直到她们走到远处的石桌旁坐下,齐雁云才缓过神来。
他支起手捂住嘴,目光悠远,落到那道娇小的身影上,脑子里不断回荡着刚才的那一幕。
少女的肌肤滑腻白皙,好似一块暖白的璞玉,水灵灵的杏眸犹如剥皮后的葡萄,晶莹剔透,透露出几分她这个年纪的纯真与懵懂。蝶翼般的眼睫扑闪几下,樱桃小嘴微微下撇,眉毛轻蹙,看过来的目光委委屈屈的,惹人怜爱。
虽然清楚她并没有看到自己,可他还是忍不住
耳后忽然一阵燥热,齐雁云不耐地看了看高悬的太阳,开始恼怒它晒得人周身火热。
他烦躁地捂住双眼,露出的皓齿紧紧咬住下唇,喉结猛地上下滚动,耳尖透着淡淡的红色,颜色倒没脖颈处的深。

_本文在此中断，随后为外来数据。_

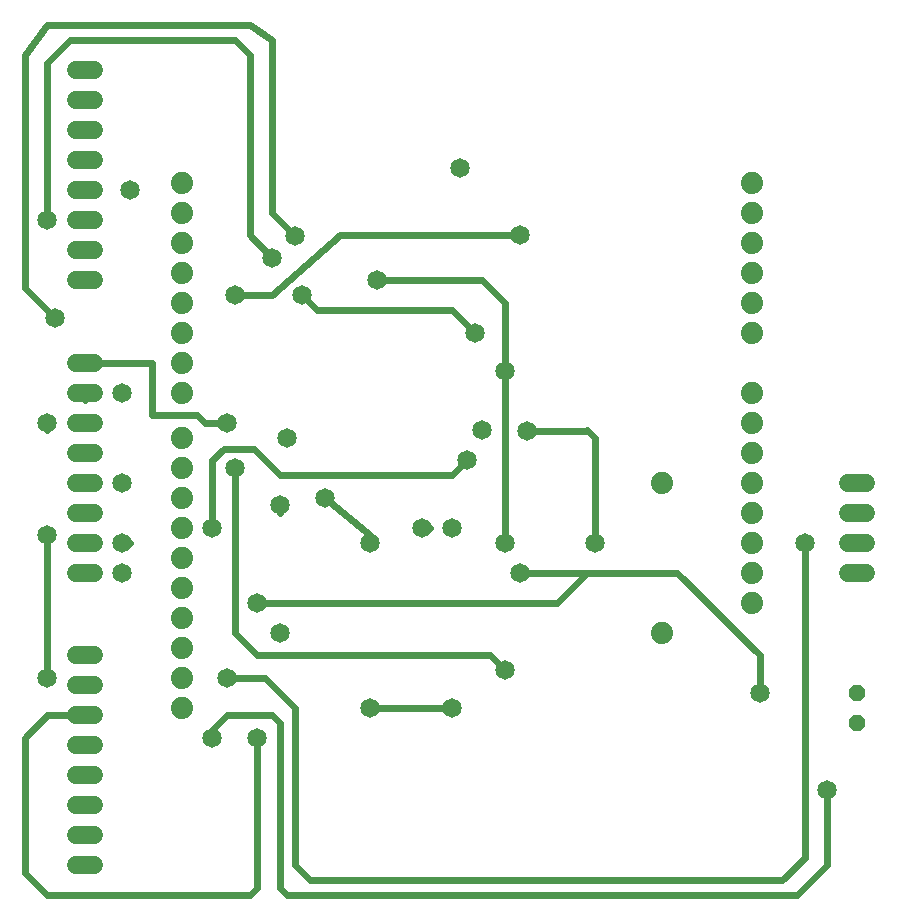
<source format=gbr>
G04 EAGLE Gerber X2 export*
%TF.Part,Single*%
%TF.FileFunction,Copper,L2,Bot,Mixed*%
%TF.FilePolarity,Positive*%
%TF.GenerationSoftware,Autodesk,EAGLE,9.0.0*%
%TF.CreationDate,2018-10-21T06:38:58Z*%
G75*
%MOMM*%
%FSLAX34Y34*%
%LPD*%
%AMOC8*
5,1,8,0,0,1.08239X$1,22.5*%
G01*
%ADD10C,1.879600*%
%ADD11C,1.524000*%
%ADD12P,1.429621X8X112.500000*%
%ADD13C,1.651000*%
%ADD14C,0.609600*%


D10*
X889000Y419100D03*
X889000Y444500D03*
X889000Y469900D03*
X889000Y495300D03*
X889000Y520700D03*
X889000Y546100D03*
X889000Y596900D03*
X889000Y622300D03*
X889000Y647700D03*
X889000Y673100D03*
X889000Y698500D03*
X889000Y723900D03*
X406400Y723900D03*
X406400Y698500D03*
X406400Y673100D03*
X406400Y647700D03*
X406400Y622300D03*
X406400Y596900D03*
X406400Y571500D03*
X406400Y546100D03*
X406400Y508000D03*
X406400Y482600D03*
X406400Y457200D03*
X406400Y431800D03*
X406400Y406400D03*
X406400Y381000D03*
X406400Y355600D03*
X406400Y330200D03*
X406400Y304800D03*
X406400Y279400D03*
X889000Y393700D03*
X889000Y368300D03*
D11*
X331470Y819150D02*
X316230Y819150D01*
X316230Y793750D02*
X331470Y793750D01*
X331470Y768350D02*
X316230Y768350D01*
X316230Y742950D02*
X331470Y742950D01*
X331470Y717550D02*
X316230Y717550D01*
X316230Y692150D02*
X331470Y692150D01*
X331470Y666750D02*
X316230Y666750D01*
X316230Y641350D02*
X331470Y641350D01*
X970280Y469900D02*
X985520Y469900D01*
X985520Y444500D02*
X970280Y444500D01*
X970280Y419100D02*
X985520Y419100D01*
X985520Y393700D02*
X970280Y393700D01*
X331470Y146050D02*
X316230Y146050D01*
X316230Y171450D02*
X331470Y171450D01*
X331470Y196850D02*
X316230Y196850D01*
X316230Y222250D02*
X331470Y222250D01*
X331470Y247650D02*
X316230Y247650D01*
X316230Y273050D02*
X331470Y273050D01*
X331470Y298450D02*
X316230Y298450D01*
X316230Y323850D02*
X331470Y323850D01*
X331470Y393700D02*
X316230Y393700D01*
X316230Y419100D02*
X331470Y419100D01*
X331470Y444500D02*
X316230Y444500D01*
X316230Y469900D02*
X331470Y469900D01*
X331470Y495300D02*
X316230Y495300D01*
X316230Y520700D02*
X331470Y520700D01*
X331470Y546100D02*
X316230Y546100D01*
X316230Y571500D02*
X331470Y571500D01*
D12*
X977900Y266700D03*
X977900Y292100D03*
D10*
X812800Y342900D03*
X812800Y469900D03*
D13*
X679450Y565023D03*
D14*
X679450Y622300D01*
X660400Y641350D01*
X571500Y641350D01*
D13*
X571500Y641350D03*
X679450Y419100D03*
D14*
X679450Y565023D01*
D13*
X895350Y292100D03*
D14*
X895350Y323850D01*
X825500Y393700D01*
X749300Y393700D01*
D13*
X692150Y393700D03*
D14*
X749300Y393700D01*
D13*
X508000Y628650D03*
D14*
X520700Y615950D01*
X634873Y615950D02*
X653923Y596900D01*
D13*
X653923Y596900D03*
D14*
X634873Y615950D02*
X520700Y615950D01*
D13*
X469900Y368300D03*
D14*
X723900Y368300D01*
X749300Y393700D01*
D13*
X565150Y419100D03*
D14*
X565150Y425450D01*
X527050Y457200D01*
D13*
X527050Y457200D03*
X641350Y736600D03*
X450850Y628650D03*
D14*
X482600Y628650D01*
X539750Y679450D01*
X692150Y679450D01*
X692150Y679577D01*
D13*
X692150Y679577D03*
X501650Y679323D03*
D14*
X482600Y698373D01*
X482600Y844550D01*
X463550Y857250D01*
X292100Y857250D01*
X273050Y831850D01*
X273050Y635000D02*
X298450Y609600D01*
D13*
X298450Y609600D03*
D14*
X273050Y635000D02*
X273050Y831850D01*
D13*
X482600Y660400D03*
D14*
X463550Y679450D01*
X463550Y825500D01*
X463550Y831850D01*
X450850Y844550D01*
X311150Y844550D01*
X292100Y825500D01*
X292100Y692150D01*
D13*
X292100Y692150D03*
X488950Y342900D03*
X361950Y717550D03*
X469900Y254000D03*
D14*
X469900Y127000D01*
X463550Y120650D01*
X292100Y120650D01*
X292100Y273050D02*
X323850Y273050D01*
X273050Y139700D02*
X292100Y120650D01*
X273050Y139700D02*
X273050Y254000D01*
X292100Y273050D01*
D13*
X565023Y279400D03*
X635000Y279400D03*
D14*
X565023Y279400D01*
D13*
X679450Y311150D03*
D14*
X666750Y323850D01*
X469900Y323850D01*
X450850Y342900D01*
X450850Y482600D01*
D13*
X450850Y482600D03*
X444500Y520700D03*
D14*
X425450Y520700D01*
X419100Y527050D01*
X381000Y527050D01*
X381000Y571500D01*
X323850Y571500D01*
D13*
X355600Y546100D03*
X495300Y508000D03*
D14*
X323850Y539750D02*
X323850Y546100D01*
D13*
X488950Y450850D03*
D14*
X488950Y444500D01*
D13*
X292100Y520700D03*
D14*
X292100Y514350D01*
D13*
X609600Y431800D03*
D14*
X615950Y431800D01*
D13*
X355600Y469900D03*
X698500Y514223D03*
D14*
X749173Y514223D01*
X749300Y514350D01*
X755650Y508000D01*
X755650Y419100D01*
D13*
X755650Y419100D03*
X292100Y304800D03*
D14*
X292100Y425450D01*
D13*
X292100Y425450D03*
X635000Y431800D03*
X355600Y419100D03*
D14*
X361950Y419100D01*
D13*
X660400Y514350D03*
X355600Y393700D03*
X431800Y431800D03*
D14*
X431800Y488950D02*
X441325Y498475D01*
X431800Y488950D02*
X431800Y431800D01*
D13*
X647700Y488950D03*
D14*
X466725Y498475D02*
X441325Y498475D01*
X635000Y476250D02*
X647700Y488950D01*
X532490Y476250D02*
X532363Y476377D01*
X521737Y476377D01*
X521610Y476250D01*
X488950Y476250D01*
X532490Y476250D02*
X635000Y476250D01*
X488950Y476250D02*
X466725Y498475D01*
D13*
X444500Y304800D03*
D14*
X476250Y304800D01*
X501650Y279400D01*
X501650Y146050D01*
X514350Y133350D01*
X914400Y133350D02*
X933450Y152400D01*
X914400Y133350D02*
X514350Y133350D01*
X933450Y152400D02*
X933450Y419100D01*
D13*
X933450Y419100D03*
X952500Y209550D03*
X431800Y254000D03*
D14*
X431800Y260350D01*
X444500Y273050D01*
X482600Y273050D02*
X488950Y266700D01*
X488950Y127000D01*
X495300Y120650D01*
X927100Y120650D01*
X952500Y146050D01*
X952500Y209550D01*
X482600Y273050D02*
X444500Y273050D01*
M02*

</source>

胸膛里好似有什么东西在猛烈撞击,他按在上面,试图控制住,却无济于事。
本来正专心处理花瓣的阮今月,忽然听到附近传来一声闷声。
她狐疑地抬起头,看向那颗开得正盛的杏树。枝桠轻晃,杏花纷飞而下,犹如春日里一场粉白梦幻的飞雪,让人如坠仙境。
阮今月放下手中的花瓣,起身朝那处走去。
听眠瞧她起身,忙唤她:“小姐,你作何去啊?”
阮今月已走到了杏树下,方才她明明感觉到这里有人,她自幼习武,对周遭的一切十分警觉,可是现在再看,实实在在是没人的。
难不成是哪里来的小猫?
可是刚刚的动静,可不是小猫能弄出来的。
她想不明白,无奈地摆摆脑袋,恍惚间忽然看见树下的草丛里,静静地躺着一枚月白色的荷包。
阮今月惊奇不已,走过去拾起来。
“啊!”她惊呼一声。
这不会是刚才的贼留下来的吧?
听眠还在那边叫唤:“小姐呀……你到底在干什么呀?”
阮今月被她一下,猛然攥紧手里的荷包,手心却突然被里面的东西咯了一下,她低头看去,只见那荷包的口并未拉紧,里面的东西露出一角,勾着她的好奇心。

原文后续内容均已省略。